Rails 3: Engines or/and Railties. How to use them?

Howdy all,

I have spent a couple of days trying to figure out how to put different pieces of our (quite large) app into components.

The idea was to use Rails 3 Engines/Railties and place them in /lib. Each would have its own [app/views, app/helpers, app/models and app/ controllers]

We also needed an ability for those components to override views/ helpers/controllers in the parent "container app".

No luck there. Perhaps this snippet illustrates better what I was trying to do: http://pastie.org/1180038

Is it what engines/railties are for? And if not, how can I "componentize" some of the partials we have?

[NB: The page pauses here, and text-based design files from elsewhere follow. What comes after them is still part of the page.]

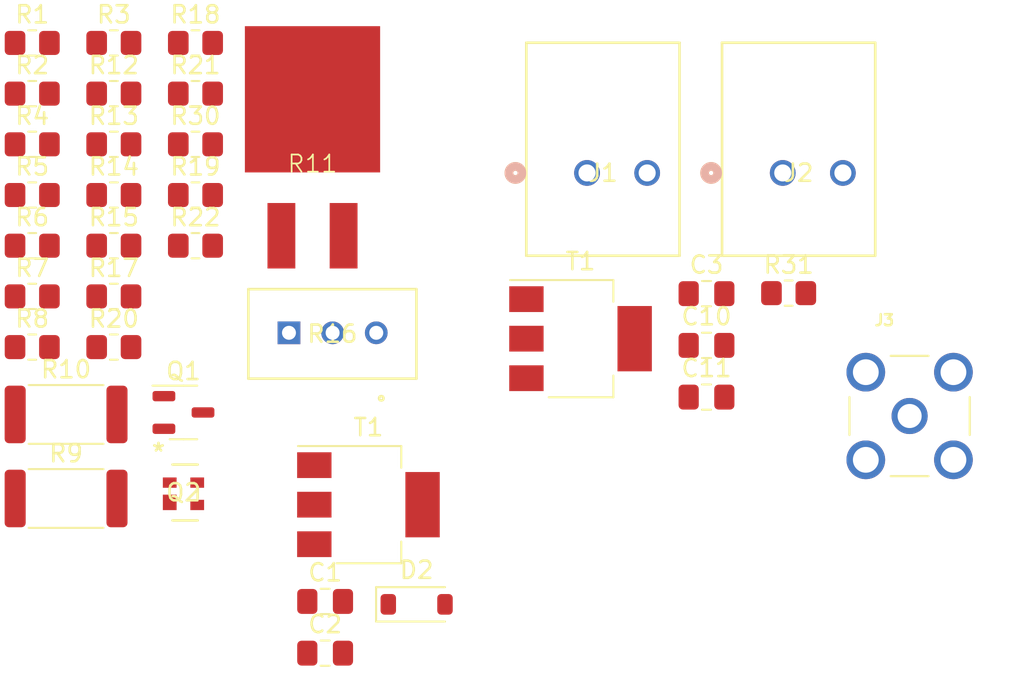
<source format=kicad_pcb>
(kicad_pcb (version 20221018) (generator pcbnew)

  (general
    (thickness 1.6)
  )

  (paper "A4")
  (layers
    (0 "F.Cu" signal)
    (31 "B.Cu" signal)
    (32 "B.Adhes" user "B.Adhesive")
    (33 "F.Adhes" user "F.Adhesive")
    (34 "B.Paste" user)
    (35 "F.Paste" user)
    (36 "B.SilkS" user "B.Silkscreen")
    (37 "F.SilkS" user "F.Silkscreen")
    (38 "B.Mask" user)
    (39 "F.Mask" user)
    (40 "Dwgs.User" user "User.Drawings")
    (41 "Cmts.User" user "User.Comments")
    (42 "Eco1.User" user "User.Eco1")
    (43 "Eco2.User" user "User.Eco2")
    (44 "Edge.Cuts" user)
    (45 "Margin" user)
    (46 "B.CrtYd" user "B.Courtyard")
    (47 "F.CrtYd" user "F.Courtyard")
    (48 "B.Fab" user)
    (49 "F.Fab" user)
    (50 "User.1" user)
    (51 "User.2" user)
    (52 "User.3" user)
    (53 "User.4" user)
    (54 "User.5" user)
    (55 "User.6" user)
    (56 "User.7" user)
    (57 "User.8" user)
    (58 "User.9" user)
  )

  (setup
    (pad_to_mask_clearance 0)
    (pcbplotparams
      (layerselection 0x00010fc_ffffffff)
      (plot_on_all_layers_selection 0x0000000_00000000)
      (disableapertmacros false)
      (usegerberextensions false)
      (usegerberattributes true)
      (usegerberadvancedattributes true)
      (creategerberjobfile true)
      (dashed_line_dash_ratio 12.000000)
      (dashed_line_gap_ratio 3.000000)
      (svgprecision 4)
      (plotframeref false)
      (viasonmask false)
      (mode 1)
      (useauxorigin false)
      (hpglpennumber 1)
      (hpglpenspeed 20)
      (hpglpendiameter 15.000000)
      (dxfpolygonmode true)
      (dxfimperialunits true)
      (dxfusepcbnewfont true)
      (psnegative false)
      (psa4output false)
      (plotreference true)
      (plotvalue true)
      (plotinvisibletext false)
      (sketchpadsonfab false)
      (subtractmaskfromsilk false)
      (outputformat 1)
      (mirror false)
      (drillshape 1)
      (scaleselection 1)
      (outputdirectory "")
    )
  )

  (net 0 "")
  (net 1 "Net-(T1-E)")
  (net 2 "Net-(R13-Pad1)")
  (net 3 "Net-(T4-B)")
  (net 4 "Net-(R10-Pad2)")
  (net 5 "Net-(D1-A)")
  (net 6 "+VDC")
  (net 7 "output")
  (net 8 "Net-(T4-E)")
  (net 9 "Net-(T3-C)")
  (net 10 "Net-(R15-Pad2)")
  (net 11 "Net-(T8-B)")
  (net 12 "Net-(T10-B)")
  (net 13 "Net-(T11-B)")
  (net 14 "Net-(T12-B)")
  (net 15 "Net-(T10-E)")
  (net 16 "Net-(T11-E)")
  (net 17 "Net-(T12-E)")
  (net 18 "Net-(T1-B)")
  (net 19 "Net-(T2-B)")
  (net 20 "Net-(T1-C)")
  (net 21 "Net-(C1-Pad1)")
  (net 22 "GND")
  (net 23 "input")
  (net 24 "Net-(D2-A)")
  (net 25 "Net-(Q1-C)")
  (net 26 "Net-(Q2-E)")
  (net 27 "Net-(Q2-C)")
  (net 28 "Net-(Q2-B)")
  (net 29 "+5V")
  (net 30 "unconnected-(T1-C-Pad1)")
  (net 31 "unconnected-(T1-B-Pad2)")
  (net 32 "unconnected-(T1-E-Pad3)")

  (footprint "Capacitor_SMD:C_0805_2012Metric_Pad1.18x1.45mm_HandSolder" (layer "F.Cu") (at -326.77 55.85))

  (footprint "Resistor_SMD:R_0805_2012Metric_Pad1.20x1.40mm_HandSolder" (layer "F.Cu") (at -361.2575 47.04))

  (footprint "1_My_Custom_Library:CONN_1984963" (layer "F.Cu") (at -320.4837 42.8052))

  (footprint "Library:LINX_CONSMA002-L" (layer "F.Cu") (at -314.95 56.95))

  (footprint "Resistor_SMD:R_0805_2012Metric_Pad1.20x1.40mm_HandSolder" (layer "F.Cu") (at -356.5075 47.04))

  (footprint "Diode_SMD:D_SOD-123" (layer "F.Cu") (at -343.6375 67.91))

  (footprint "Capacitor_SMD:C_0805_2012Metric_Pad1.18x1.45mm_HandSolder" (layer "F.Cu") (at -348.9625 70.75))

  (footprint "Package_TO_SOT_SMD:SOT-223" (layer "F.Cu") (at -334.1 52.45))

  (footprint "Resistor_SMD:R_0805_2012Metric_Pad1.20x1.40mm_HandSolder" (layer "F.Cu") (at -321.99 49.8))

  (footprint "Resistor_SMD:R_0805_2012Metric_Pad1.20x1.40mm_HandSolder" (layer "F.Cu") (at -366.0075 35.24))

  (footprint "Capacitor_SMD:C_0805_2012Metric_Pad1.18x1.45mm_HandSolder" (layer "F.Cu") (at -348.9625 67.74))

  (footprint "Resistor_SMD:R_0805_2012Metric_Pad1.20x1.40mm_HandSolder" (layer "F.Cu") (at -361.2575 44.09))

  (footprint "Resistor_SMD:R_0805_2012Metric_Pad1.20x1.40mm_HandSolder" (layer "F.Cu") (at -356.5075 35.24))

  (footprint "Resistor_SMD:R_0805_2012Metric_Pad1.20x1.40mm_HandSolder" (layer "F.Cu") (at -361.2575 41.14))

  (footprint "Resistor_SMD:R_0805_2012Metric_Pad1.20x1.40mm_HandSolder" (layer "F.Cu") (at -366.0075 52.94))

  (footprint "Package_TO_SOT_SMD:SOT-223" (layer "F.Cu") (at -346.4425 62.11))

  (footprint "Resistor_SMD:R_2512_6332Metric" (layer "F.Cu") (at -364.0375 56.86))

  (footprint "Resistor_SMD:R_0805_2012Metric_Pad1.20x1.40mm_HandSolder" (layer "F.Cu") (at -361.2575 38.19))

  (footprint "Package_TO_SOT_SMD:SOT-23-3" (layer "F.Cu") (at -357.2063 56.7438))

  (footprint "Resistor_SMD:R_0805_2012Metric_Pad1.20x1.40mm_HandSolder" (layer "F.Cu") (at -366.0075 44.09))

  (footprint "Library:PWR163 DPAK" (layer "F.Cu") (at -349.6975 42.775))

  (footprint "Resistor_SMD:R_0805_2012Metric_Pad1.20x1.40mm_HandSolder" (layer "F.Cu") (at -356.5075 44.09))

  (footprint "Resistor_SMD:R_0805_2012Metric_Pad1.20x1.40mm_HandSolder" (layer "F.Cu") (at -361.2575 49.99))

  (footprint "Resistor_SMD:R_0805_2012Metric_Pad1.20x1.40mm_HandSolder" (layer "F.Cu") (at -356.5075 41.14))

  (footprint "Resistor_SMD:R_0805_2012Metric_Pad1.20x1.40mm_HandSolder" (layer "F.Cu") (at -356.5075 38.19))

  (footprint "Resistor_SMD:R_0805_2012Metric_Pad1.20x1.40mm_HandSolder" (layer "F.Cu") (at -361.2575 35.24))

  (footprint "Capacitor_SMD:C_0805_2012Metric_Pad1.18x1.45mm_HandSolder" (layer "F.Cu") (at -326.77 49.83))

  (footprint "Resistor_SMD:R_0805_2012Metric_Pad1.20x1.40mm_HandSolder" (layer "F.Cu") (at -366.0075 38.19))

  (footprint "Resistor_SMD:R_0805_2012Metric_Pad1.20x1.40mm_HandSolder" (layer "F.Cu") (at -366.0075 41.14))

  (footprint "Capacitor_SMD:C_0805_2012Metric_Pad1.18x1.45mm_HandSolder" (layer "F.Cu") (at -326.77 52.84))

  (footprint "Library:POT_3296W" (layer "F.Cu") (at -351.0671 52.1082))

  (footprint "Resistor_SMD:R_2512_6332Metric" (layer "F.Cu") (at -364.0375 61.75))

  (footprint "Resistor_SMD:R_0805_2012Metric_Pad1.20x1.40mm_HandSolder" (layer "F.Cu") (at -366.0075 47.04))

  (footprint "Library:TRANS_BFP196E6327HTSA1_INF" (layer "F.Cu") (at -357.2063 61.4014))

  (footprint "1_My_Custom_Library:CONN_1984963" (layer "F.Cu") (at -331.8723 42.8052))

  (footprint "Resistor_SMD:R_0805_2012Metric_Pad1.20x1.40mm_HandSolder" (layer "F.Cu") (at -366.0075 49.99))

  (footprint "Resistor_SMD:R_0805_2012Metric_Pad1.20x1.40mm_HandSolder" (layer "F.Cu") (at -361.2575 52.94))

)

</source>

Our app needs certain pieces present/removed depending on which installation we do. Right now we have a bunch of if/elses that depend on configuration, and it looks a bit ugly, so I wanted to take some partials+controllers+models and move them into lib/xxx and then by including/excluding a single "require lib/xxx" I was planning to enable/disable them.

Is it possible? Thank you

zeka wrote:

I have spent a couple of days trying to figure out how to put different pieces of our (quite large) app into components.

The idea was to use Rails 3 Engines/Railties and place them in /lib. Each would have its own [app/views, app/helpers, app/models and app/ controllers]

We also needed an ability for those components to override views/ helpers/controllers in the parent "container app".

No luck there. Perhaps this snippet illustrates better what I was trying to do: http://pastie.org/1180038

Is it what engines/railties are for? And if not, how can I "componentize" some of the partials we have?

Our app needs certain pieces present/removed depending on which installation we do. Right now we have a bunch of if/elses that depend on configuration, and it looks a bit ugly, so I wanted to take some partials+controllers+models and move them into lib/xxx and then by including/excluding a single "require lib/xxx" I was planning to enable/disable them.

This is a pretty big topic, and I haven't found a good all-in-one resource either, but after a few days of poking around and re-reading articles, I've just started to componentize core libs I use in my apps as well.

First, as for the path overrides, no need to inject paths yourself. Rails will look in certain places if you provide those places. You tried using /lib, but the correct place is in /vendor/plugins. Rails will look inside all /vendor/plugins/{WHATEVER}/app/views folders. So you were close. Don't bother with the path shift business.

Making a plugin is as simple as using the rails generator, but making engines requires a slightly different organization of the files. This is a good place to start, but there's some out of date info. The /rails folder inside the plugin that the article suggests making is obsolete.

As for creating proper Rails3 engines, these are the links that I went round and round with until it started to make sense:

http://www.themodestrubyist.com/2010/03/01/rails-3-plugins---part-1---the-big-picture/ http://www.themodestrubyist.com/2010/03/05/rails-3-plugins---part-2---writing-an-engine/

After that you start making your engines and plugins into gem, and they become even easierto use in multiple projects.

Hope that gives you a some help.

-- gw

In addition to the resources that Greg mentioned, check out this too:

The one advantage I found of putting your shared resource into a plugin and storing in vendor/plugins is that while you're editing the project it's easy to peek into that directory to figure out what view you want to override. It's really part of the same codebase whereas when it's packaged in a gem, it's usually a whole separate project (and separate repo) so it can be an extra step in your workflow to reference the resource's code.

But that advantage is also it's disadvantage. By packaging your plugin into a full engine and packaging up as a gem, you get two advantages: gems are easier to share across projects, it's easier to manage versions (you can specify the exact gem version you want in your gemfile), and they're easier to distribute if you want to share them with others.